- Task goal
Quote the text of all the records below line by line, without changing a word, and leave the pictures out of your answer.

- Provided entries
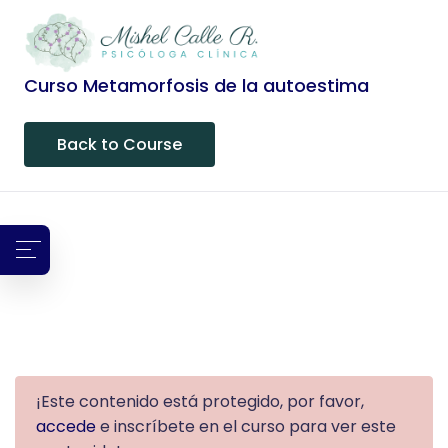
Curso Metamorfosis de la autoestima
Back to Course
¡Este contenido está protegido, por favor,
accede
e inscríbete en el curso para ver este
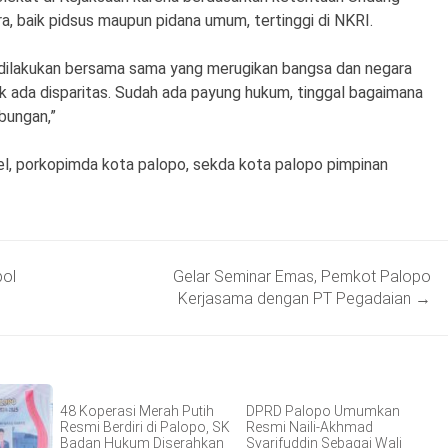
a, baik pidsus maupun pidana umum, tertinggi di NKRI.
 dilakukan bersama sama yang merugikan bangsa dan negara
ak ada disparitas. Sudah ada payung hukum, tinggal bagaimana
bungan,”
ulsel, porkopimda kota palopo, sekda kota palopo pimpinan
pol
Gelar Seminar Emas, Pemkot Palopo
Kerjasama dengan PT Pegadaian
→
48 Koperasi Merah Putih
DPRD Palopo Umumkan
Resmi Berdiri di Palopo, SK
Resmi Naili-Akhmad
Badan Hukum Diserahkan
Syarifuddin Sebagai Wali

- Answer box
Curso Metamorfosis de la autoestima
Back to Course
¡Este contenido está protegido, por favor,
accede
e inscríbete en el curso para ver este
a, baik pidsus maupun pidana umum, tertinggi di NKRI.
 dilakukan bersama sama yang merugikan bangsa dan negara
ak ada disparitas. Sudah ada payung hukum, tinggal bagaimana
bungan,”
ulsel, porkopimda kota palopo, sekda kota palopo pimpinan
pol
Gelar Seminar Emas, Pemkot Palopo
Kerjasama dengan PT Pegadaian
→
48 Koperasi Merah Putih
DPRD Palopo Umumkan
Resmi Berdiri di Palopo, SK
Resmi Naili-Akhmad
Badan Hukum Diserahkan
Syarifuddin Sebagai Wali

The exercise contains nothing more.